[Structured page parsing data]

=== Begin Enclosure ===

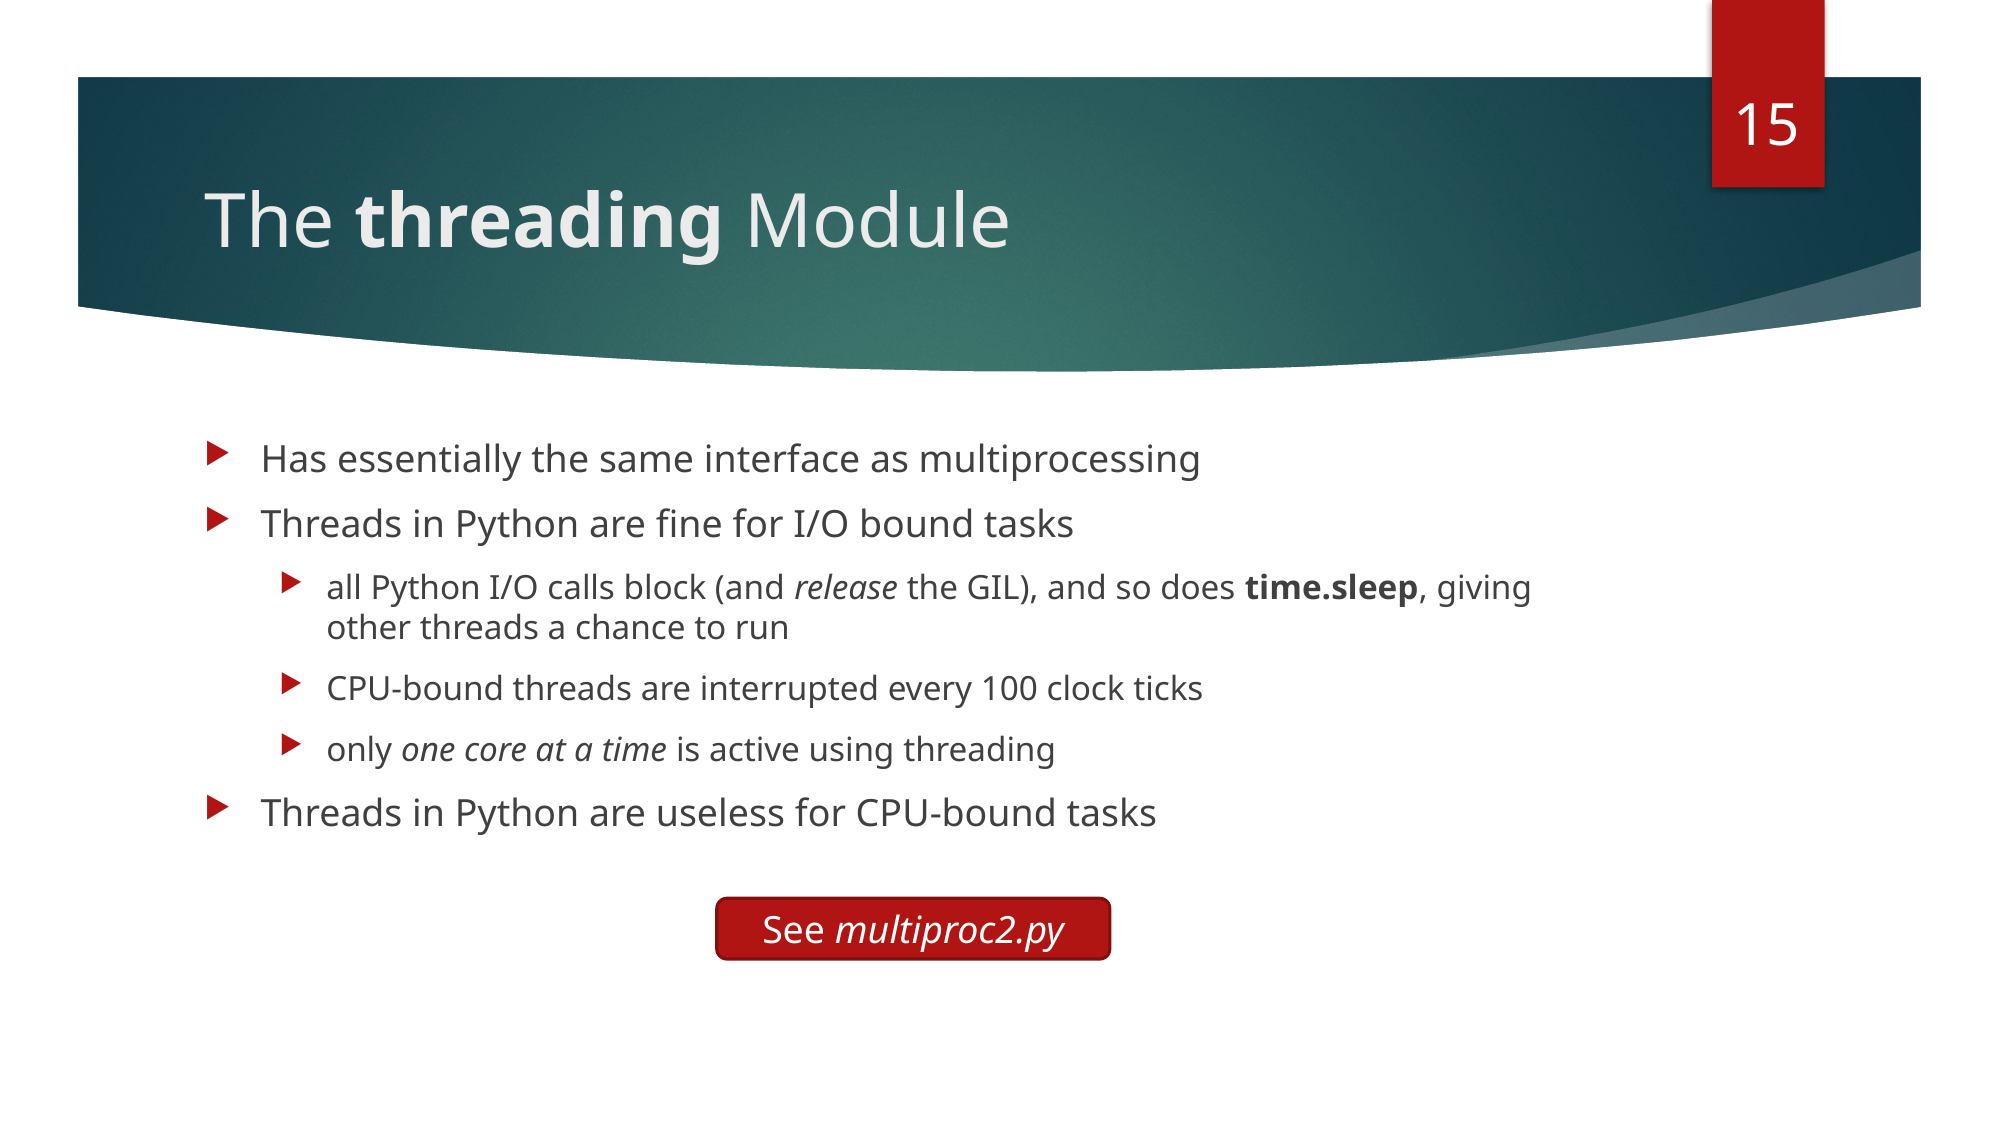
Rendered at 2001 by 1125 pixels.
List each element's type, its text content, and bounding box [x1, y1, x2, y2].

text_box See multiproc2.py [715, 896, 1112, 961]
list Has essentially the same interface as multiprocessing Threads in Python are fine for I/O bound tasks all Python I/O calls block (and release the GIL), and so does time.sleep, giving other threads a chance to run CPU-bound threads are interrupted every 100 clock ticks only one core at a time is active using threading Threads in Python are useless for CPU-bound tasks [189, 427, 1638, 988]
title The threading Module [189, 159, 1638, 276]
slide_number 15 [1698, 48, 1836, 175]
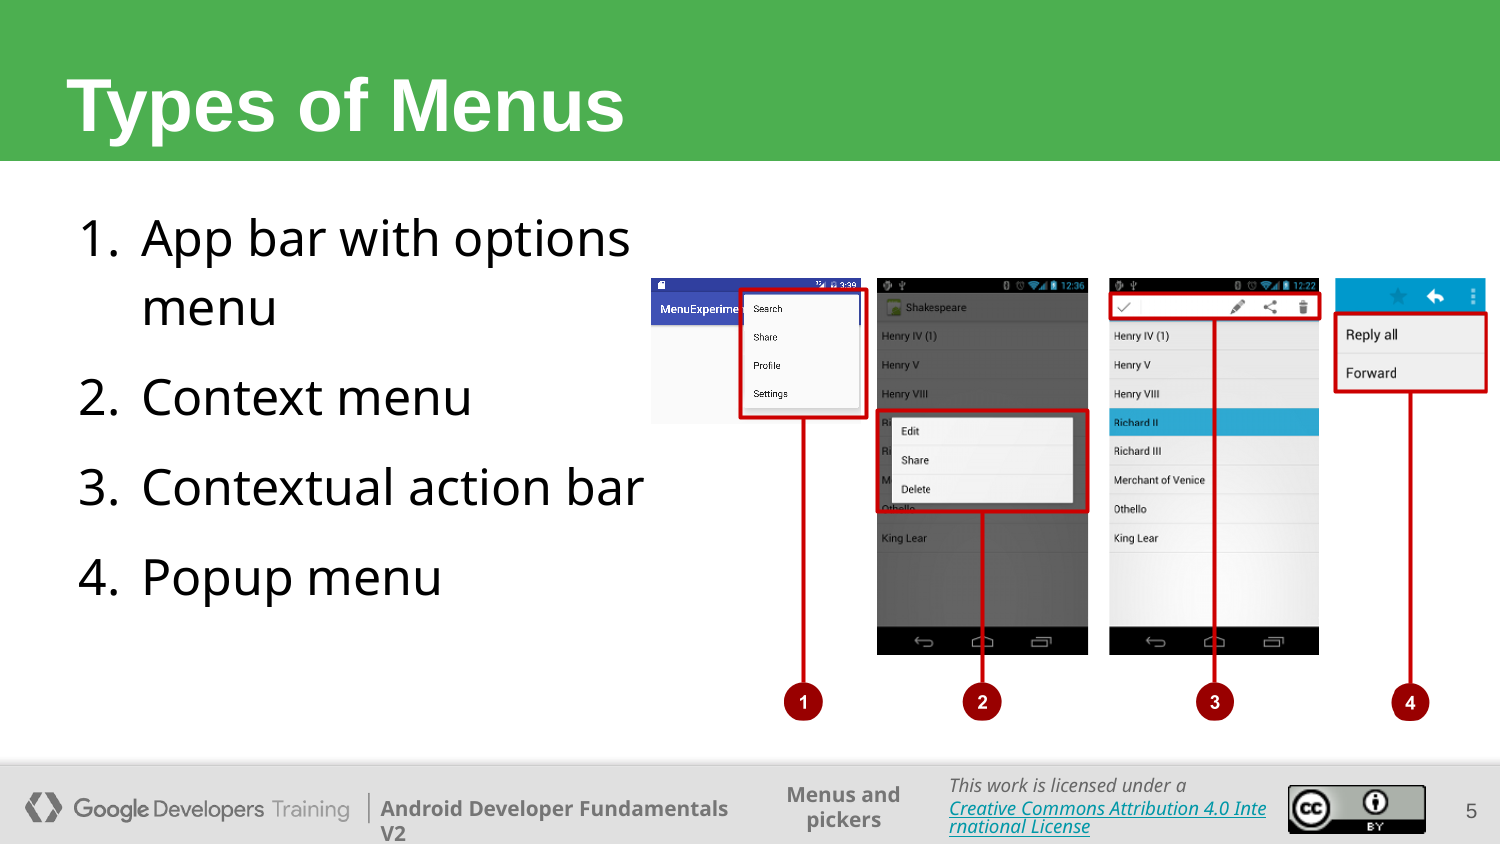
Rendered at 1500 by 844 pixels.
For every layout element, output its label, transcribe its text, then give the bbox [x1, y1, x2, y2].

picture [0, 161, 1500, 844]
title Types of Menus [51, 28, 1472, 122]
slide_number ‹#› [1402, 777, 1493, 842]
list App bar with options menu Context menu Contextual action bar Popup menu [51, 182, 675, 737]
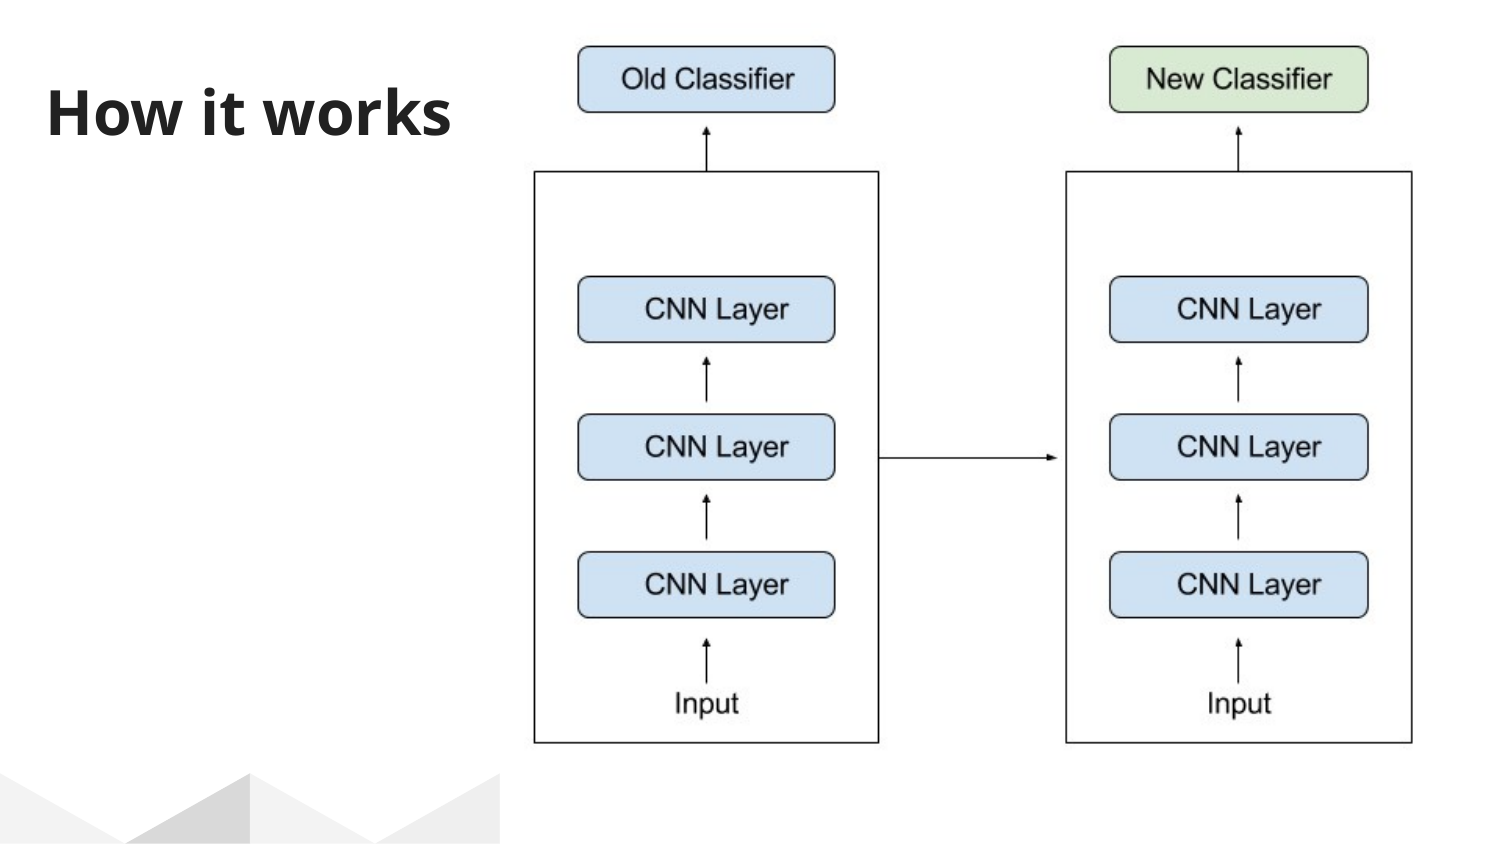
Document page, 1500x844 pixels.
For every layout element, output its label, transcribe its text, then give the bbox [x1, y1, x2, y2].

title How it works [30, 57, 471, 727]
picture [499, 0, 1500, 844]
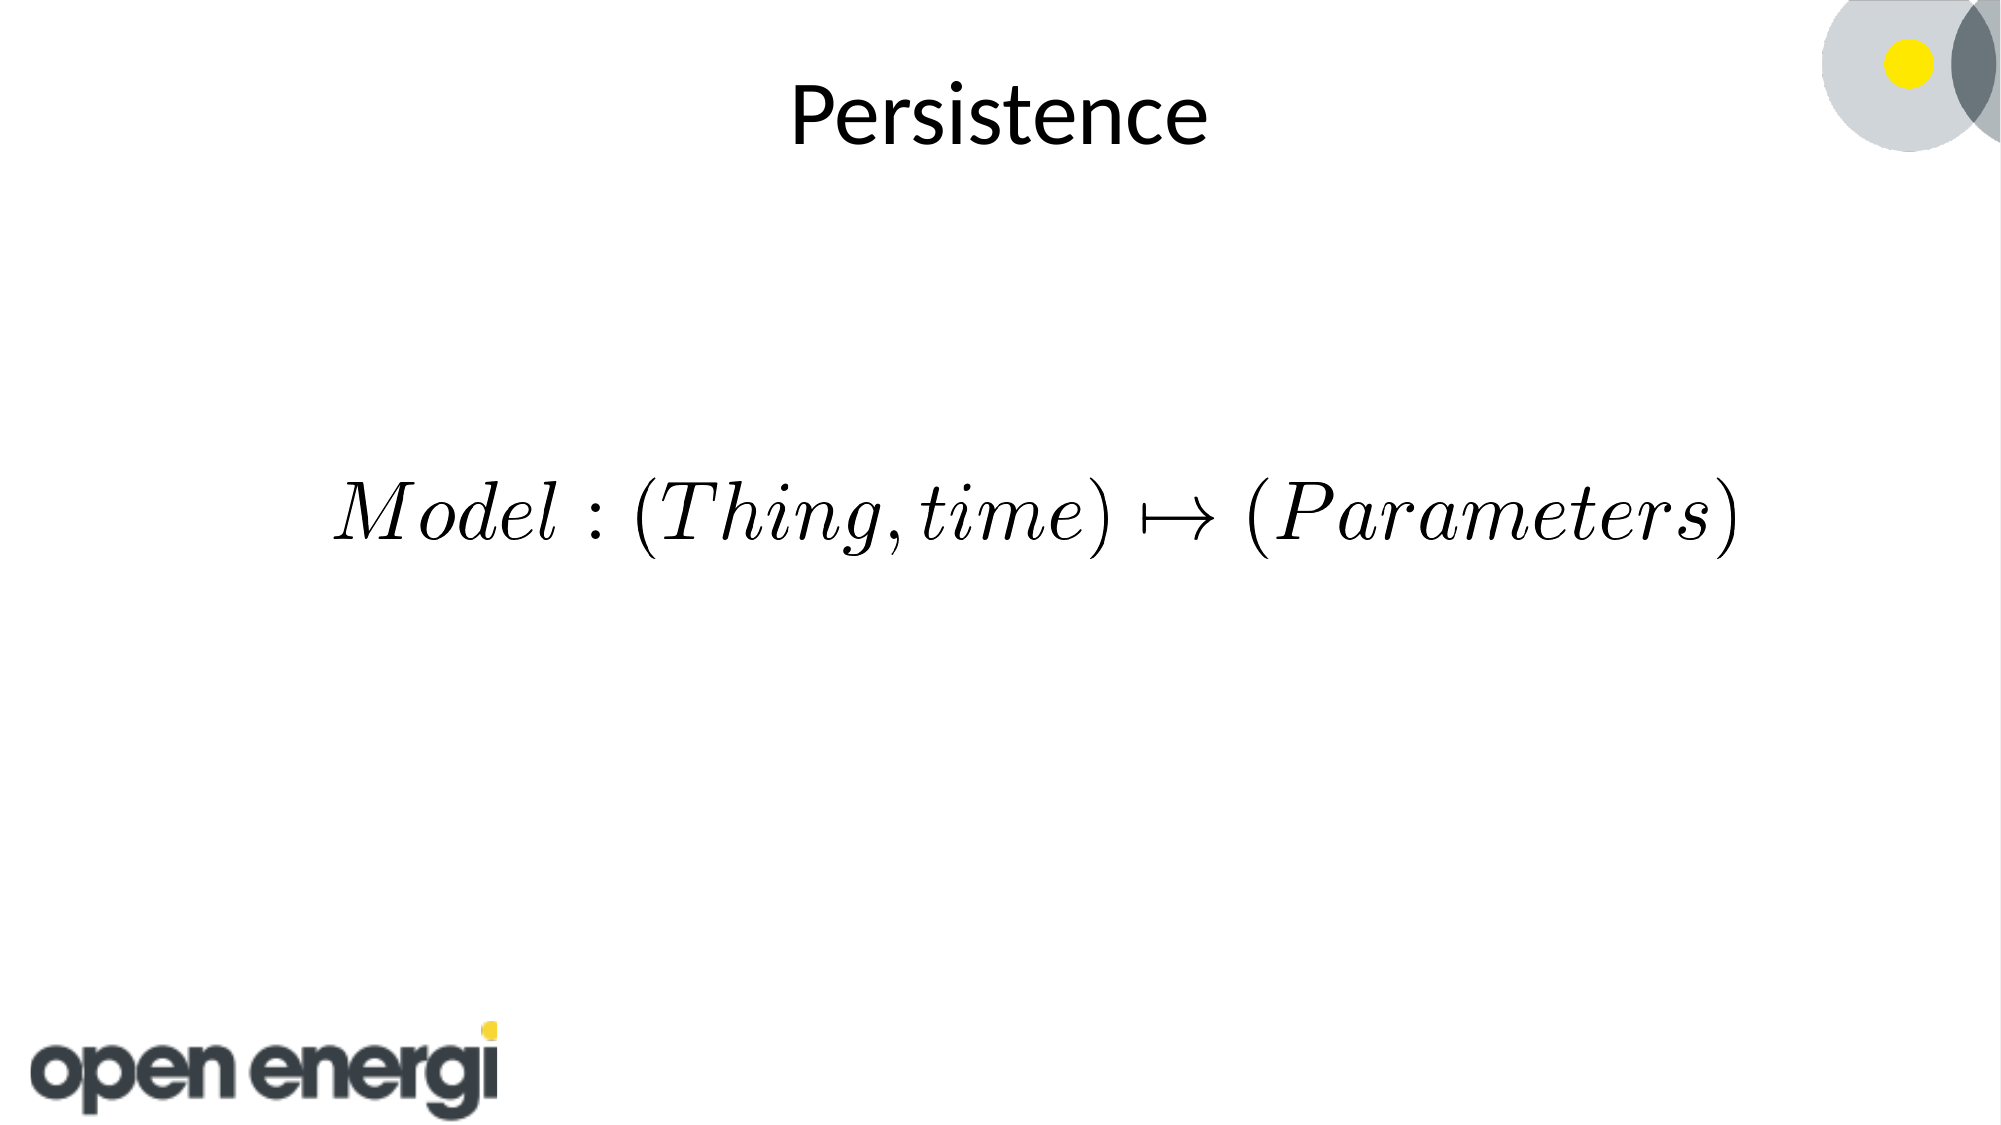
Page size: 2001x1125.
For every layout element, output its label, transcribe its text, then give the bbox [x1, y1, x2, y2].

picture [332, 477, 1735, 559]
title Persistence [99, 45, 1900, 233]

=== End Enclosure ===

» **TASK DETAILS**:
Give nothing but the number of lines in the entries that include "pixels".

» **TASK RESULT**:
3